The new playground at The Battery opened this morning with some fanfare — lots of elected officials, speeches and a bunch of lucky kids who had their run of the place. (The fact that it was 60 degrees in December did not go unnoticed.)
There’s a stage for puppet shows, a carpeted bowl for rolling and running, lots of ways to get up high and built-in houses for pretend play. The (gorgeous) slides are granite from the Adirondacks (1.4 billion years old!), and there are telescopes, chimes, rock paths and rope ladders to be discovered in surprising places.
All the activities are lining the access road to the park — where the Citi Bike docks are — which means you enter into a big open, unprogrammed plaza, which had a relaxing affect on me as an adult, and then allows the play structures to look out over the park and into the harbor. (It also means if you stand with your back to the gate, you can scan the whole park for your kid.) There’s lots of changes in elevation, and there’s much more there to play on and with than meets the eye, once you or your charge starts meandering through. I loved the reflective, stamped metal shade structures — my guess is they will need more of them.

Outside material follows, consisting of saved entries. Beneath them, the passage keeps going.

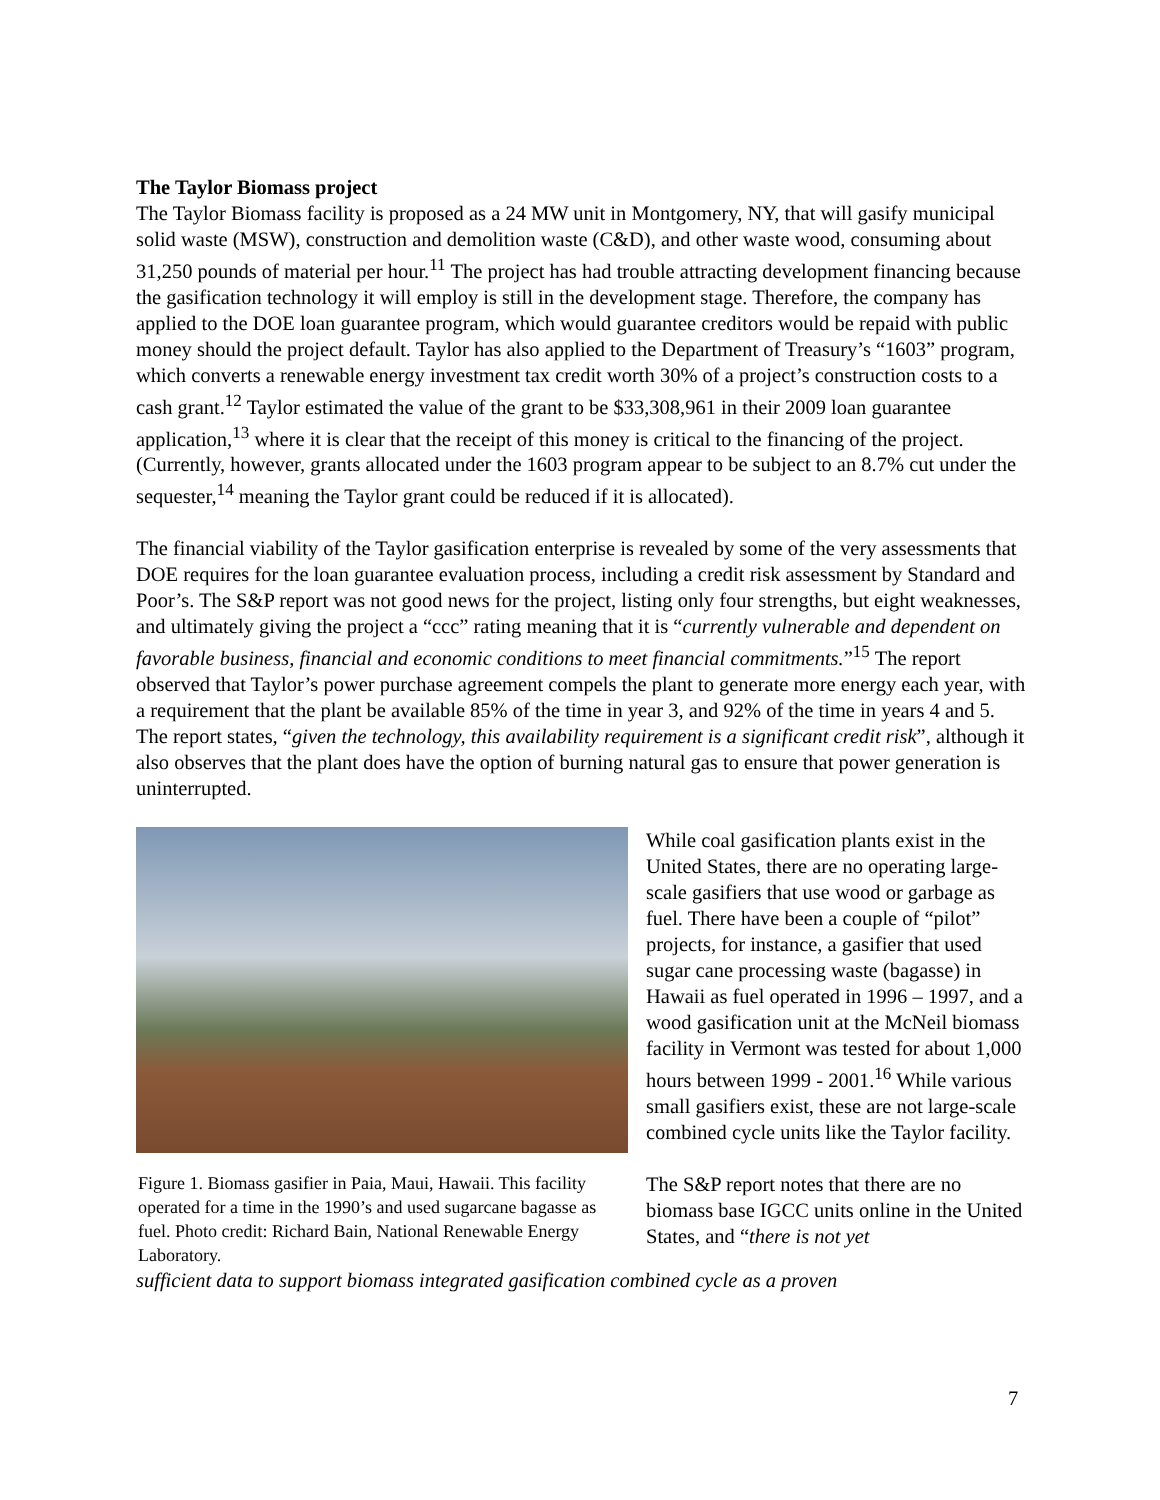The Taylor Biomass project
The Taylor Biomass facility is proposed as a 24 MW unit in Montgomery, NY, that will gasify municipal solid waste (MSW), construction and demolition waste (C&D), and other waste wood, consuming about 31,250 pounds of material per hour.<sup>11</sup> The project has had trouble attracting development financing because the gasification technology it will employ is still in the development stage. Therefore, the company has applied to the DOE loan guarantee program, which would guarantee creditors would be repaid with public money should the project default. Taylor has also applied to the Department of Treasury’s “1603” program, which converts a renewable energy investment tax credit worth 30% of a project’s construction costs to a cash grant.<sup>12</sup> Taylor estimated the value of the grant to be $33,308,961 in their 2009 loan guarantee application,<sup>13</sup> where it is clear that the receipt of this money is critical to the financing of the project. (Currently, however, grants allocated under the 1603 program appear to be subject to an 8.7% cut under the sequester,<sup>14</sup> meaning the Taylor grant could be reduced if it is allocated).
The financial viability of the Taylor gasification enterprise is revealed by some of the very assessments that DOE requires for the loan guarantee evaluation process, including a credit risk assessment by Standard and Poor’s. The S&P report was not good news for the project, listing only four strengths, but eight weaknesses, and ultimately giving the project a “ccc” rating meaning that it is “currently vulnerable and dependent on favorable business, financial and economic conditions to meet financial commitments.”<sup>15</sup> The report observed that Taylor’s power purchase agreement compels the plant to generate more energy each year, with a requirement that the plant be available 85% of the time in year 3, and 92% of the time in years 4 and 5. The report states, “given the technology, this availability requirement is a significant credit risk”, although it also observes that the plant does have the option of burning natural gas to ensure that power generation is uninterrupted.
Figure 1. Biomass gasifier in Paia, Maui, Hawaii. This facility operated for a time in the 1990’s and used sugarcane bagasse as fuel. Photo credit: Richard Bain, National Renewable Energy Laboratory.
While coal gasification plants exist in the United States, there are no operating large-scale gasifiers that use wood or garbage as fuel. There have been a couple of “pilot” projects, for instance, a gasifier that used sugar cane processing waste (bagasse) in Hawaii as fuel operated in 1996 – 1997, and a wood gasification unit at the McNeil biomass facility in Vermont was tested for about 1,000 hours between 1999 - 2001.<sup>16</sup> While various small gasifiers exist, these are not large-scale combined cycle units like the Taylor facility.
The S&P report notes that there are no biomass base IGCC units online in the United States, and “there is not yet
sufficient data to support biomass integrated gasification combined cycle as a proven
7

The playground was designed (by Starr Whitehouse — Tribecan Laura Starr and designer Jeffrey Poor are below) to be flood proof and has a kind of brutalist style, with poured concrete walls and geometric platforms.
It’s really worth a visit, even if you are not there to play.
It’s a great design and such a relief to not see the cookie cutter playgrounds now dotting the country.
What a great thing to have open right when we’re not doing inside playdates again. My son is thrilled!